-------- Passage to read --------
Subject: Re: LFS partition limitations
To: Tracy J. Di Marco White <gendalia@iastate.edu>
From: Nathan J. Williams <nathanw@MIT.EDU>
List: current-users
Date: 10/03/2000 14:21:24
> I had thought to use FFS+softdep, but my husband thought a journaling
> filesystem would be much safer.  I wanted to use NetBSD on it, and so
> I proposed LFS. compromise.  I'm really not that knowledgeable about
> what a log/journal based file system would gain you.

Journaling vs. soft updates is not settled. See the paper that
was presented at last summer's USENIX technical conference (this paper
was known to some of the Usenix attendees as "filesystem celebrity
deathmatch" due to the "big names" involved):

http://www.ece.cmu.edu/~ganger/papers/usenix2000.ps

or if you're a USENIX member:

http://www.usenix.org/publications/library/proceedings/usenix2000/general/seltzer.html

by Margo I. Seltzer, Gregory R. Ganger, M. Kirk McKusick, Keith
A. Smith, Craig A.N. Soules, and Christopher A. Stein.
-------- Material supplied --------
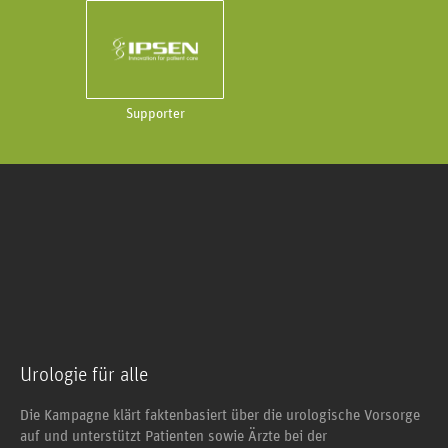
Supporter
Urologie für alle
Die Kampagne klärt faktenbasiert über die urologische Vorsorge
auf und unterstützt Patienten sowie Ärzte bei der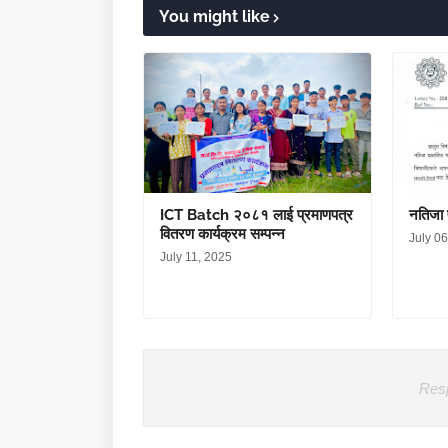
You might like
ICT Batch २०८१ लाई प्रमाणपत्र
नतिजा 
वितरण कार्यक्रम सम्पन्न
July 0
July 11, 2025
Res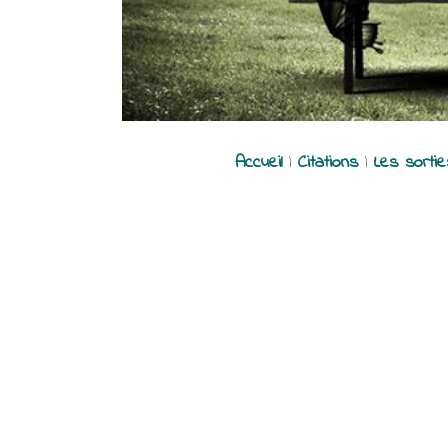
Accueil
|
Citations
|
Les sorti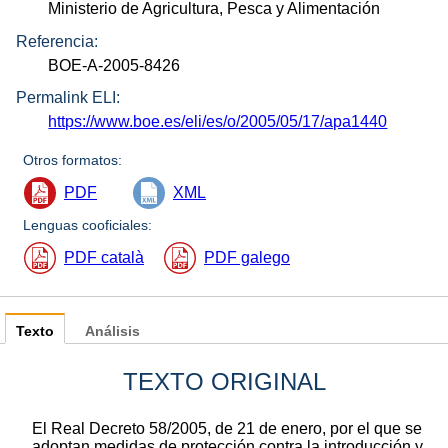
Ministerio de Agricultura, Pesca y Alimentación
Referencia:
BOE-A-2005-8426
Permalink ELI:
https://www.boe.es/eli/es/o/2005/05/17/apa1440
Otros formatos:
PDF
XML
Lenguas cooficiales:
PDF català
PDF galego
Texto
Análisis
TEXTO ORIGINAL
El Real Decreto 58/2005, de 21 de enero, por el que se
adoptan medidas de protección contra la introducción y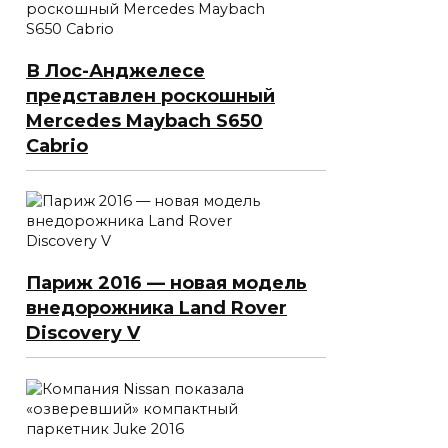
В Лос-Анджелесе
представлен роскошный
Mercedes Maybach S650
Cabrio
Париж 2016 — новая модель
внедорожника Land Rover
Discovery V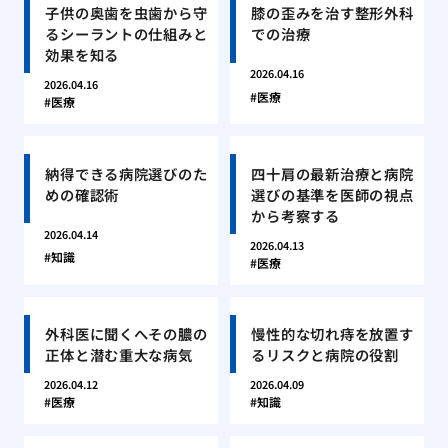
子供の奥歯を虫歯から守
膝の歪みを治す整形外科
るシーラントの仕組みと
での治療
効果を知る
2026.04.16
2026.04.16
医療
医療
納得できる病院選びのた
四十肩の最新治療と病院
めの確認術
選びの基準を医師の視点
から考察する
2026.04.14
2026.04.13
知識
医療
外科医に聞くへその膿の
慢性的な切れ痔を放置す
正体と潜む重大な病気
るリスクと病院の役割
2026.04.12
2026.04.09
医療
知識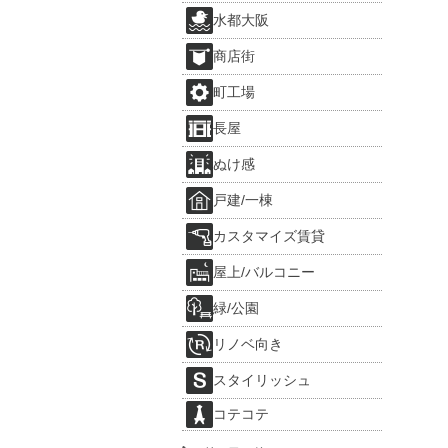
水都大阪
商店街
町工場
長屋
ぬけ感
戸建/一棟
カスタマイズ賃貸
屋上/バルコニー
緑/公園
リノベ向き
スタイリッシュ
コテコテ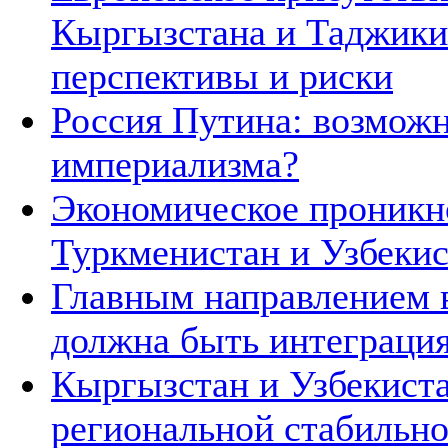
Кыргызстана и Таджики
перспективы и риски
Россия Путина: возможн
империализма?
Экономическое проникн
Туркменистан и Узбеки
Главным направлением 
должна быть интеграция
Кыргызстан и Узбекиста
региональной стабильн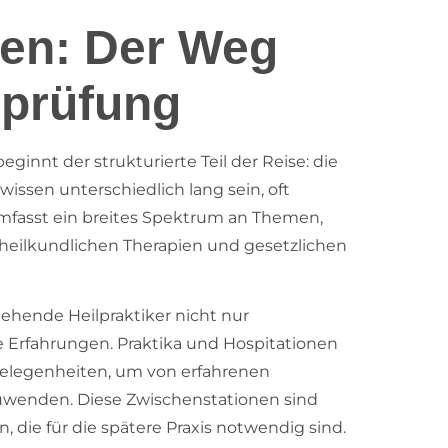
nen: Der Weg
rprüfung
innt der strukturierte Teil der Reise: die
issen unterschiedlich lang sein, oft
umfasst ein breites Spektrum an Themen,
rheilkundlichen Therapien und gesetzlichen
hende Heilpraktiker nicht nur
e Erfahrungen. Praktika und Hospitationen
 Gelegenheiten, um von erfahrenen
zuwenden. Diese Zwischenstationen sind
 die für die spätere Praxis notwendig sind.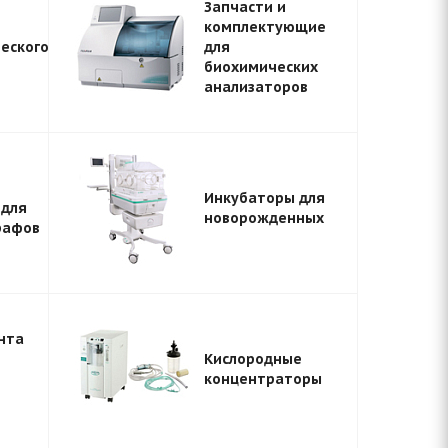
Запчасти и
комплектующие
еского
для
биохимических
анализаторов
Инкубаторы для
 для
новорожденных
рафов
нта
Кислородные
концентраторы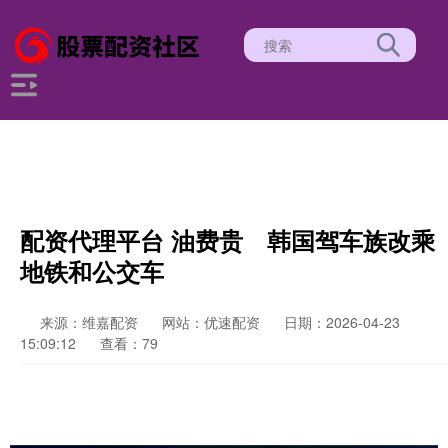
配资代理平台 油费贵 韩国驾车族改乘
地铁和公交车
来源：维嘉配资
网站：优速配资
日期：2026-04-23
15:09:12
查看：79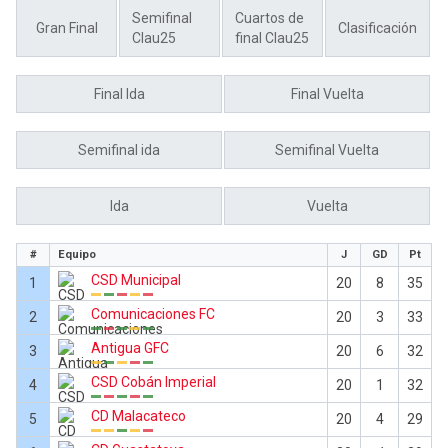
Semifinal
Cuartos de
Gran Final
Clasificación
Clau25
final Clau25
Final Ida
Final Vuelta
Semifinal ida
Semifinal Vuelta
Ida
Vuelta
#
Equipo
J
GD
Pt
CSD Municipal
1
20
8
35
Comunicaciones FC
2
20
3
33
Antigua GFC
3
20
6
32
CSD Cobán Imperial
4
20
1
32
CD Malacateco
5
20
4
29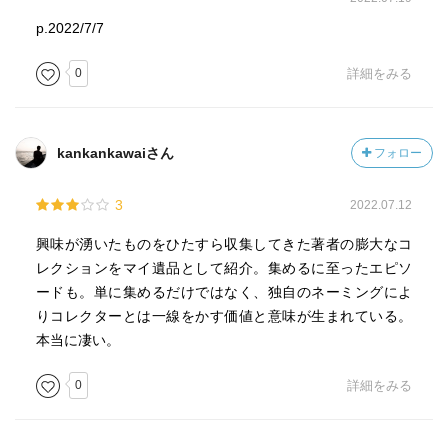
p.2022/7/7
0
詳細をみる
kankankawaiさん
フォロー
3
2022.07.12
興味が湧いたものをひたすら収集してきた著者の膨大なコ
レクションをマイ遺品として紹介。集めるに至ったエピソ
ードも。単に集めるだけではなく、独自のネーミングによ
りコレクターとは一線をかす価値と意味が生まれている。
本当に凄い。
0
詳細をみる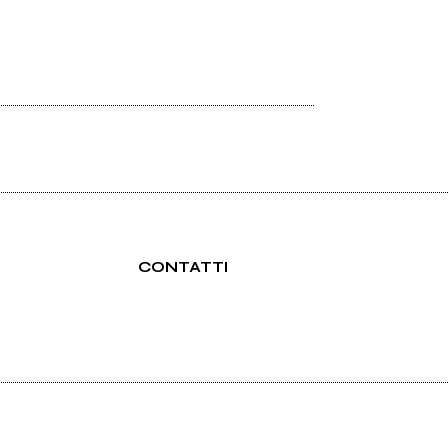
CONTATTI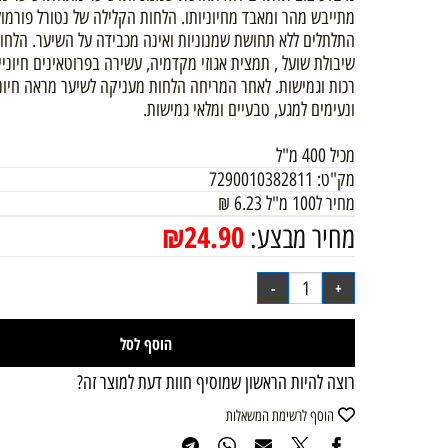
מיםלעיצוב תלתלים ללא תחושת שמנוניותלשיער מתולתלשיער מתול
מתייבש מהר ומאבד מחיוניותו. הלחות הקלילה של נטורל פורמולה
התלתלים ללא תחושת שמנוניות ואינה מכבידה על השיער. הלחות ה
שיבולת שועל , תמצית אגוזי מקדמיה, עשירה בפרוטאינים חיוניים
רכות וגמישות. לאחר המריחה הלחות מעניקה לשיער מראה חיוני ו
ונעימים למגע, טבעיים ומלאי גמישות.
מכיל 400 מ"ל
מק"ט:
7290010382811
מחיר ל100 מ"ל
6.23
₪
₪
24.90
מחיר מבצע:
הוסף לסל
רוצה להיות הראשון שמוסיף חוות דעת למוצר זה?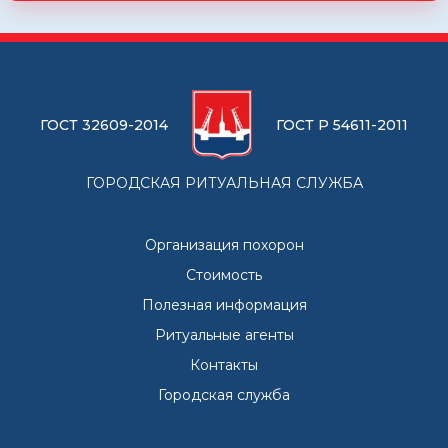
ГОСТ 32609-2014
ГОСТ Р 54611-2011
ГОРОДСКАЯ РИТУАЛЬНАЯ СЛУЖБА
Организация похорон
Стоимость
Полезная информация
Ритуальные агенты
Контакты
Городская служба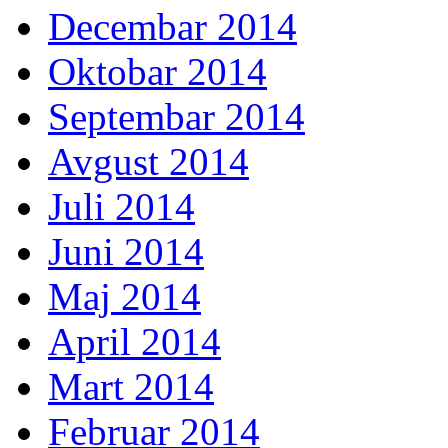
Decembar 2014
Oktobar 2014
Septembar 2014
Avgust 2014
Juli 2014
Juni 2014
Maj 2014
April 2014
Mart 2014
Februar 2014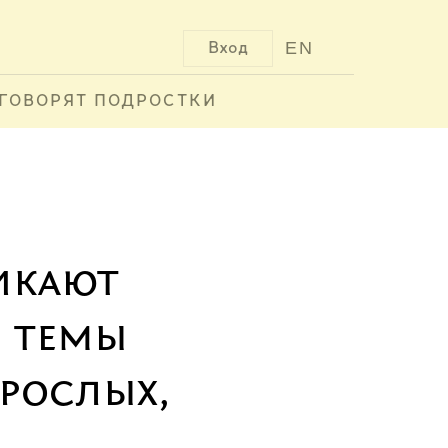
EN
Вход
ГОВОРЯТ ПОДРОСТКИ
икают
 темы
зрослых,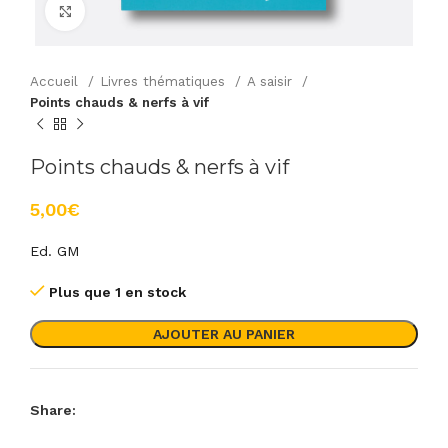
Agrandir
Accueil
Livres thématiques
A saisir
Points chauds & nerfs à vif
Points chauds & nerfs à vif
€
Ed. GM
Plus que 1 en stock
AJOUTER AU PANIER
Share: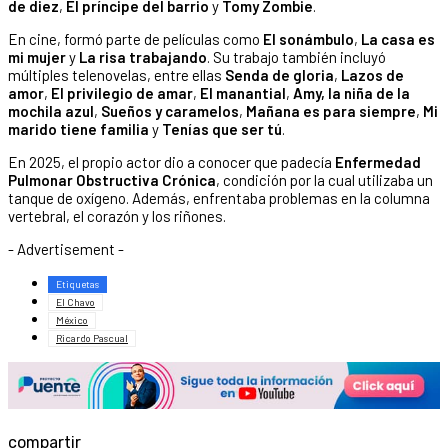
de diez
,
El príncipe del barrio
y
Tomy Zombie
.
En cine, formó parte de películas como
El sonámbulo
,
La casa es
mi mujer
y
La risa trabajando
. Su trabajo también incluyó
múltiples telenovelas, entre ellas
Senda de gloria
,
Lazos de
amor
,
El privilegio de amar
,
El manantial
,
Amy, la niña de la
mochila azul
,
Sueños y caramelos
,
Mañana es para siempre
,
Mi
marido tiene familia
y
Tenías que ser tú
.
En 2025, el propio actor dio a conocer que padecía
Enfermedad
Pulmonar Obstructiva Crónica
, condición por la cual utilizaba un
tanque de oxígeno. Además, enfrentaba problemas en la columna
vertebral, el corazón y los riñones.
- Advertisement -
Etiquetas
El Chavo
México
Ricardo Pascual
compartir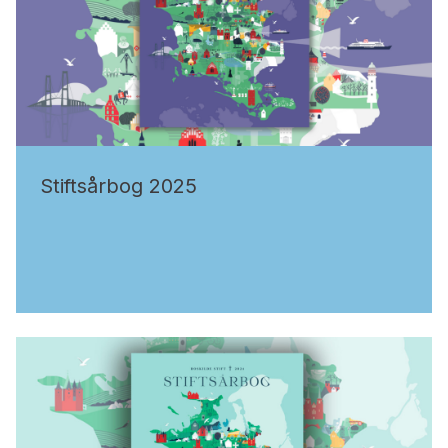
Stiftsårbog 2025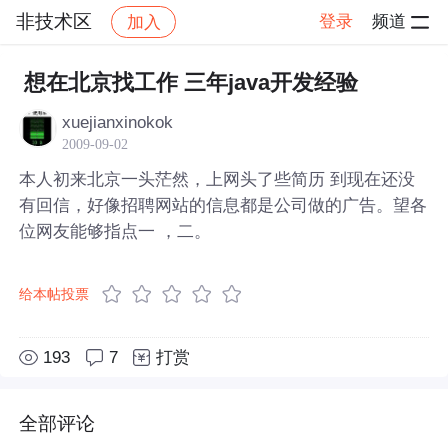
非技术区
登录
频道
加入
帖子详情
社区
非技术区
想在北京找工作 三年java开发经验
xuejianxinokok
2009-09-02
本人初来北京一头茫然，上网头了些简历 到现在还没
有回信，好像招聘网站的信息都是公司做的广告。望各
位网友能够指点一 ，二。
给本帖投票
193
7
打赏
全部评论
--------
### What you are asked to do
Quote the entire mailing list message about LFS partition limitations word for word. The records come from a separate source.

### Answer for this exercise
Subject: Re: LFS partition limitations
To: Tracy J. Di Marco White <gendalia@iastate.edu>
From: Nathan J. Williams <nathanw@MIT.EDU>
List: current-users
Date: 10/03/2000 14:21:24
> I had thought to use FFS+softdep, but my husband thought a journaling
> filesystem would be much safer.  I wanted to use NetBSD on it, and so
> I proposed LFS. compromise.  I'm really not that knowledgeable about
> what a log/journal based file system would gain you.

Journaling vs. soft updates is not settled. See the paper that
was presented at last summer's USENIX technical conference (this paper
was known to some of the Usenix attendees as "filesystem celebrity
deathmatch" due to the "big names" involved):

http://www.ece.cmu.edu/~ganger/papers/usenix2000.ps

or if you're a USENIX member:

http://www.usenix.org/publications/library/proceedings/usenix2000/general/seltzer.html

by Margo I. Seltzer, Gregory R. Ganger, M. Kirk McKusick, Keith
A. Smith, Craig A.N. Soules, and Christopher A. Stein.